• [Task material]:
========

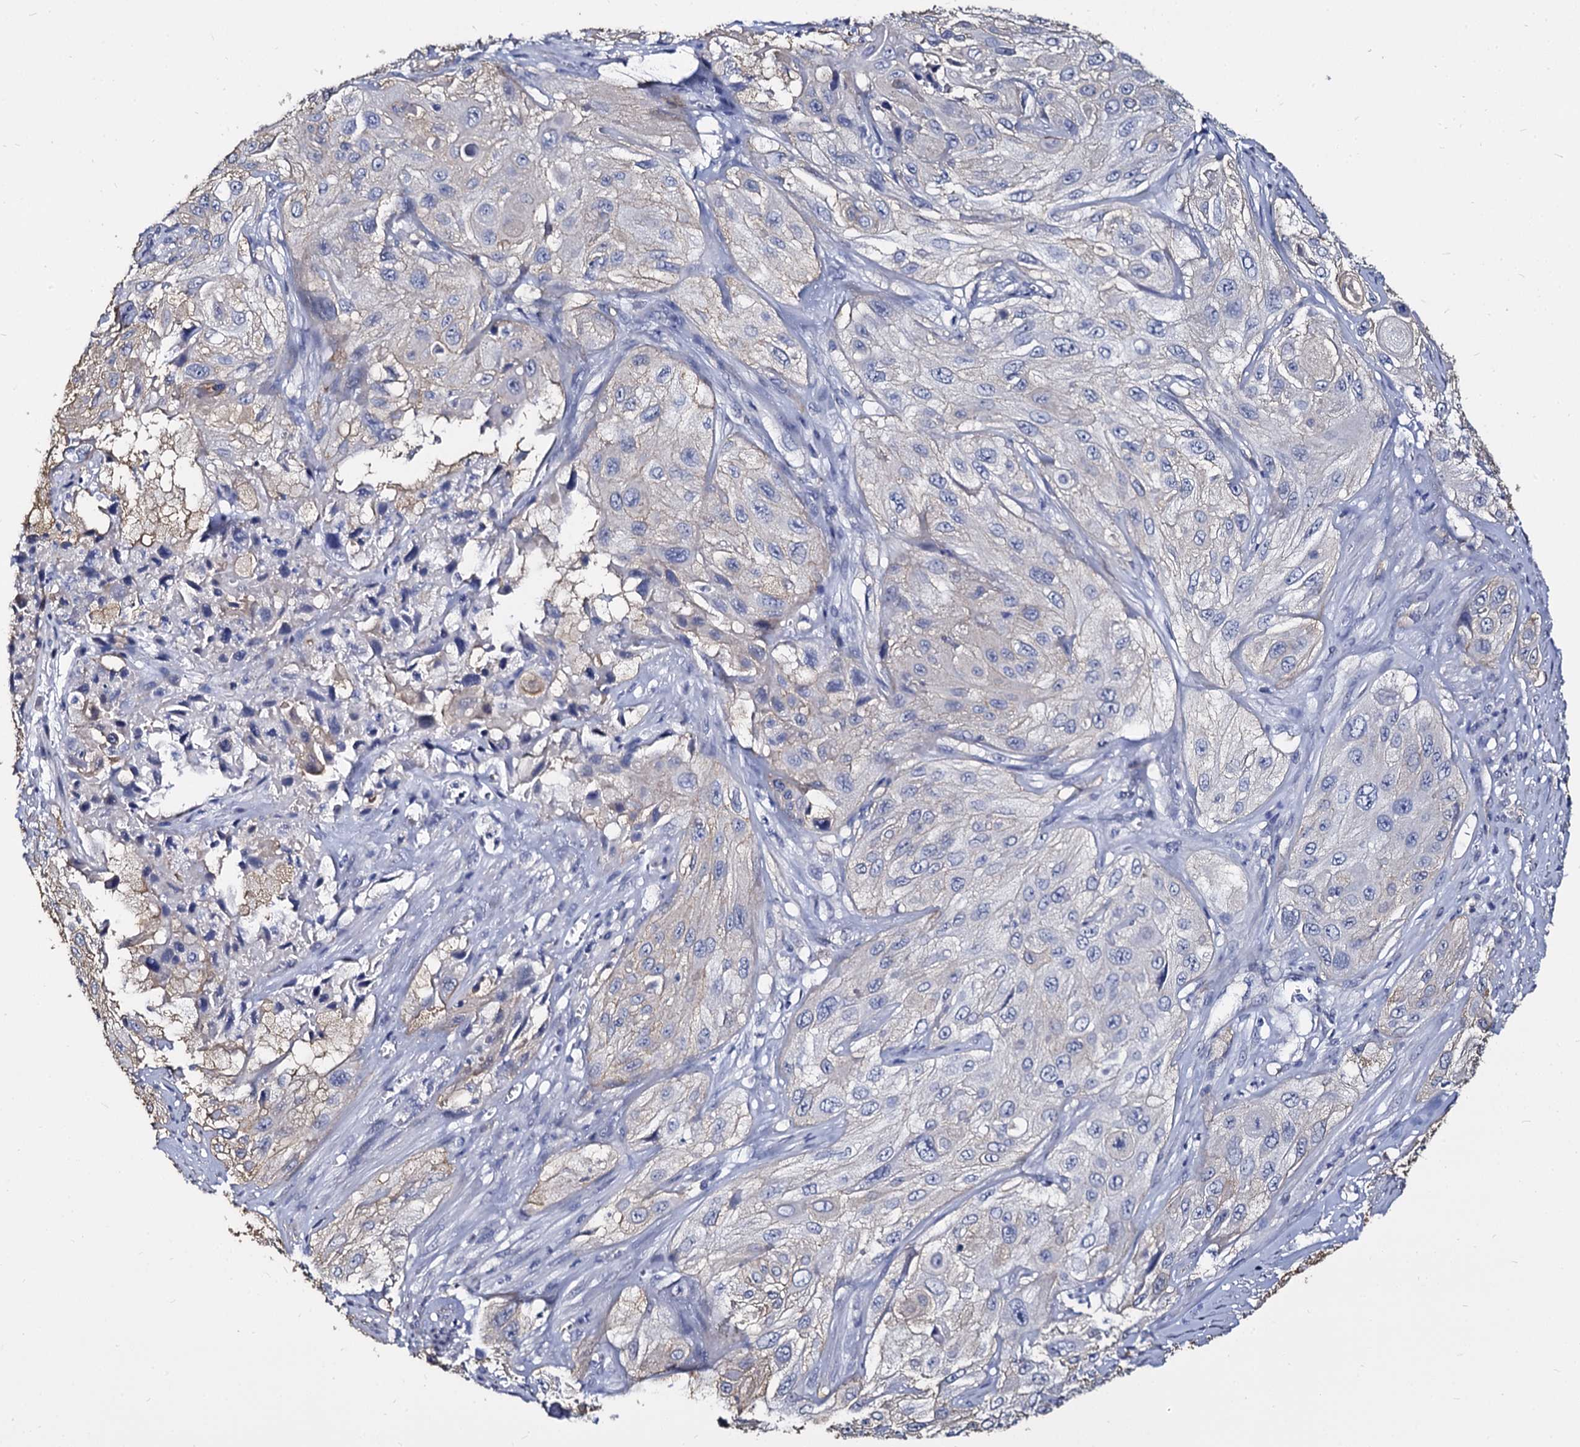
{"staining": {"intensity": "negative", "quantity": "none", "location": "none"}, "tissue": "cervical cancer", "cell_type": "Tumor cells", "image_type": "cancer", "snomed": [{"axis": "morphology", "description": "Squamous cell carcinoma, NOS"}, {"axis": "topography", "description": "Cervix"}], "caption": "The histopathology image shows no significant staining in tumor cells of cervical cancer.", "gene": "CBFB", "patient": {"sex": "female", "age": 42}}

========

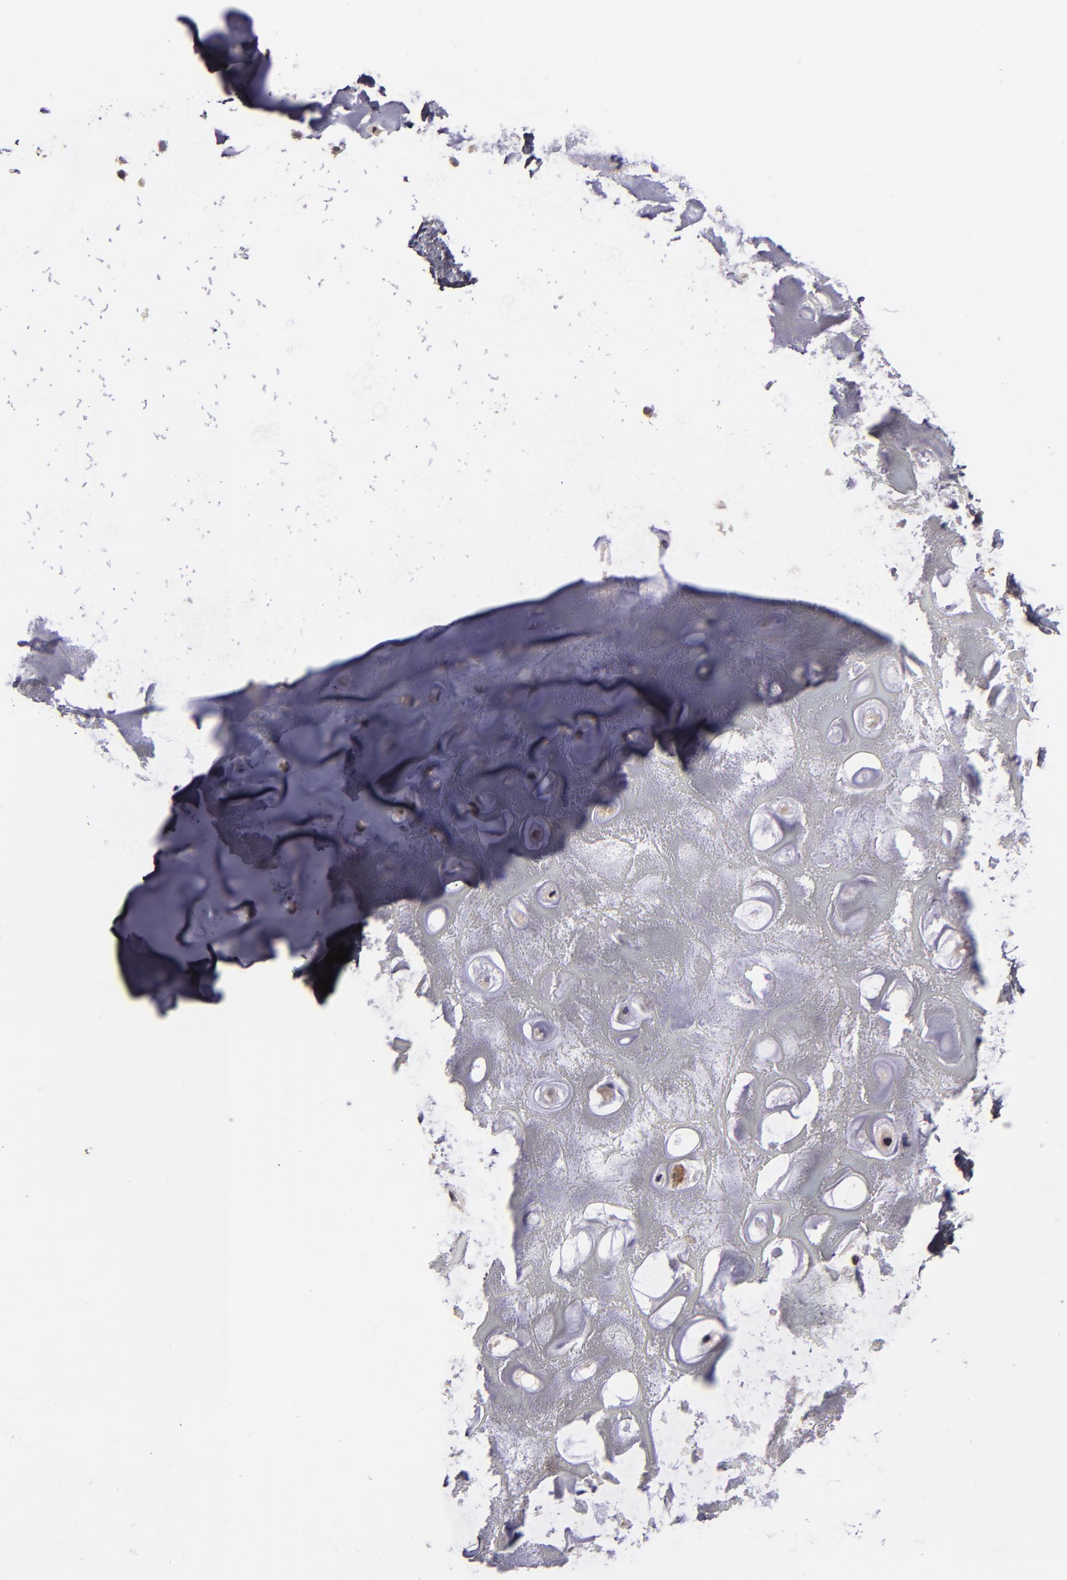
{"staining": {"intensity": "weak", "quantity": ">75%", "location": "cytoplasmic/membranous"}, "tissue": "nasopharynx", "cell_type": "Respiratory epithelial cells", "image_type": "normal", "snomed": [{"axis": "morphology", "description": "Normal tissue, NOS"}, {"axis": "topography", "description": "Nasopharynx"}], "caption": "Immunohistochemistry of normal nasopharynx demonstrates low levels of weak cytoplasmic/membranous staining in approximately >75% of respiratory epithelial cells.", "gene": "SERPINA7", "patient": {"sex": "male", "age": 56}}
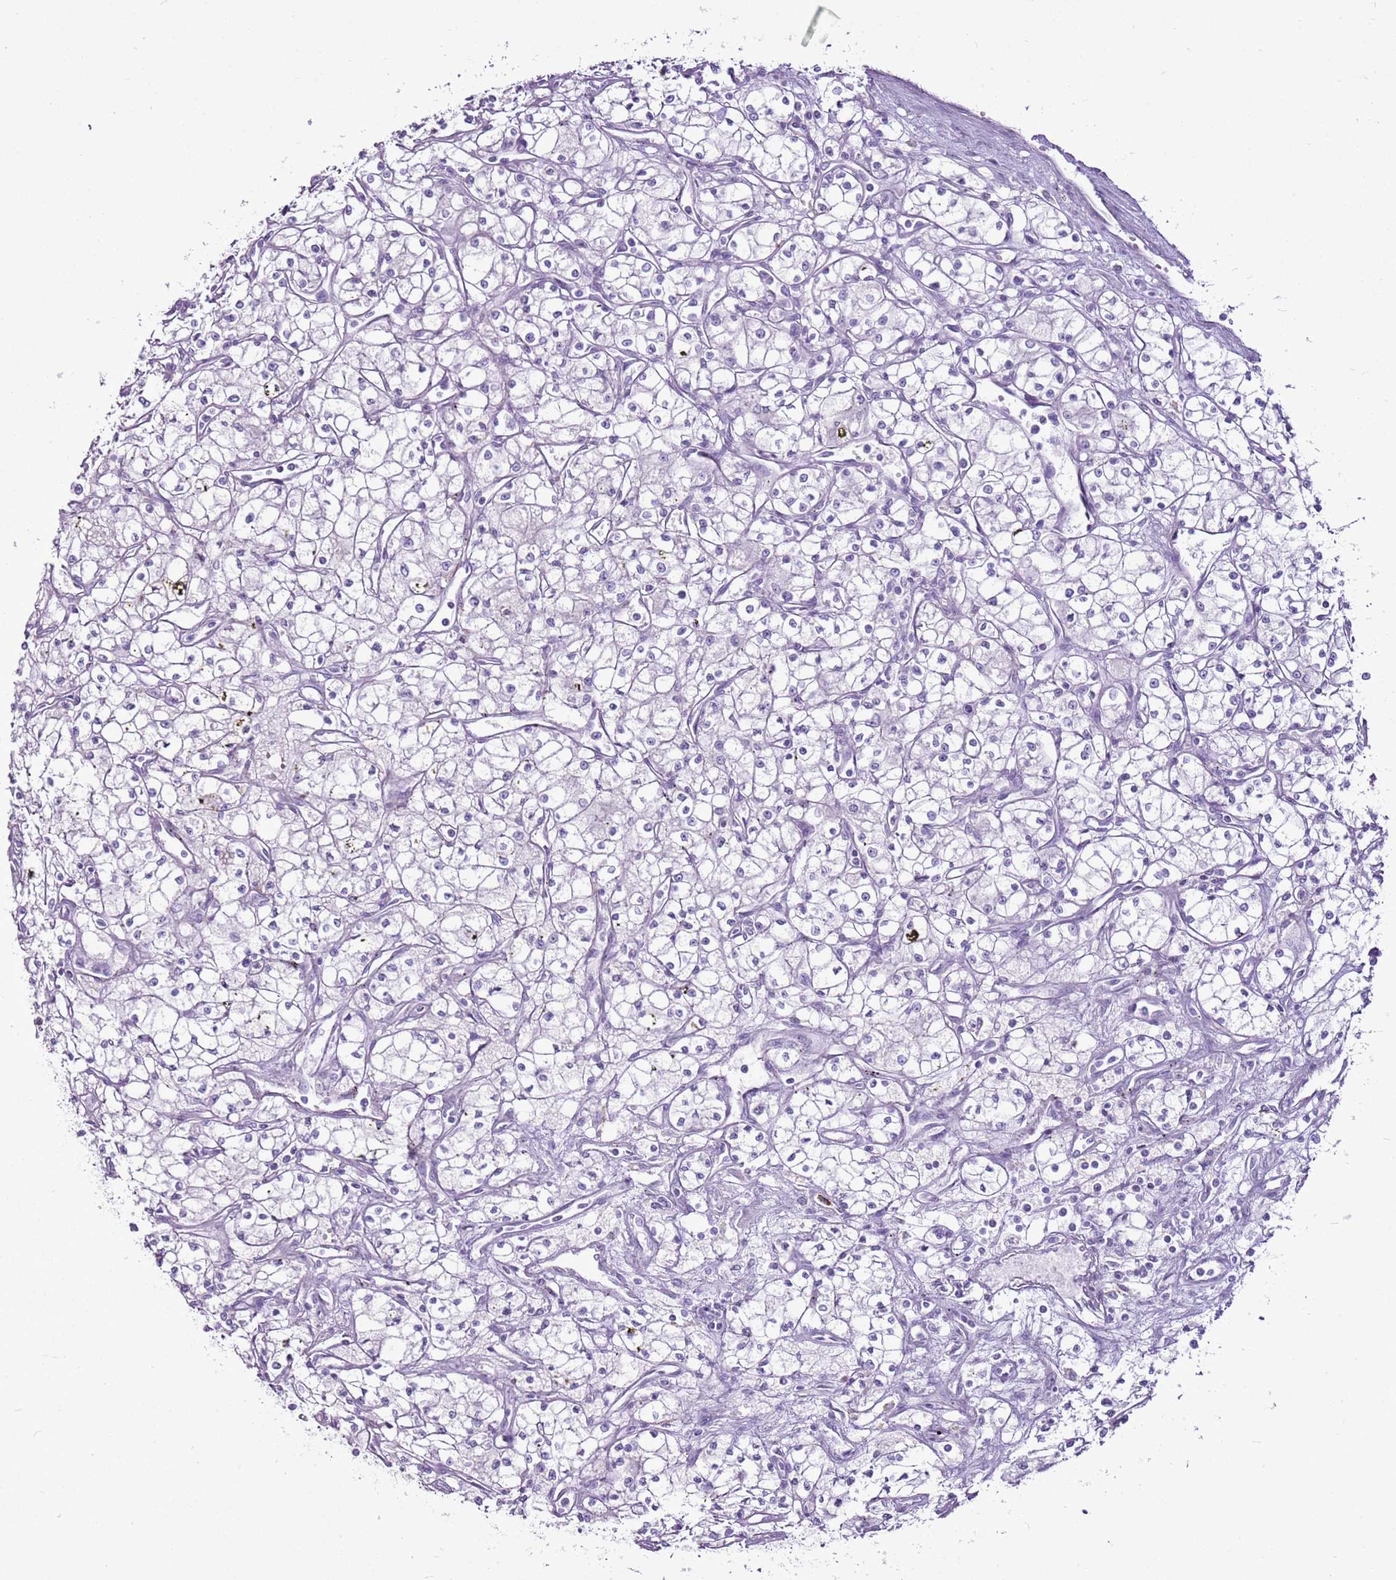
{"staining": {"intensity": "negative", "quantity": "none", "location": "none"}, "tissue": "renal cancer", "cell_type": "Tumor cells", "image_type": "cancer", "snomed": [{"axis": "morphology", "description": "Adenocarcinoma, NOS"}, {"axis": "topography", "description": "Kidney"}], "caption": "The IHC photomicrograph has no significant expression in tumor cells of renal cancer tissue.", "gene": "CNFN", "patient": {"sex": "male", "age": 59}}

========

• [Instructions to follow]:
All lines above in which the word "negative" occurs should be identified and copied.

• [Answer]:
{"staining": {"intensity": "negative", "quantity": "none", "location": "none"}, "tissue": "cervical cancer", "cell_type": "Tumor cells", "image_type": "cancer", "snomed": [{"axis": "morphology", "description": "Squamous cell carcinoma, NOS"}, {"axis": "topography", "description": "Cervix"}], "caption": "The histopathology image shows no significant staining in tumor cells of cervical cancer.", "gene": "CBFB", "patient": {"sex": "female", "age": 42}}
{"staining": {"intensity": "negative", "quantity": "none", "location": "none"}, "tissue": "renal cancer", "cell_type": "Tumor cells", "image_type": "cancer", "snomed": [{"axis": "morphology", "description": "Adenocarcinoma, NOS"}, {"axis": "topography", "description": "Kidney"}], "caption": "The IHC photomicrograph has no significant expression in tumor cells of renal cancer tissue.", "gene": "CNFN", "patient": {"sex": "male", "age": 59}}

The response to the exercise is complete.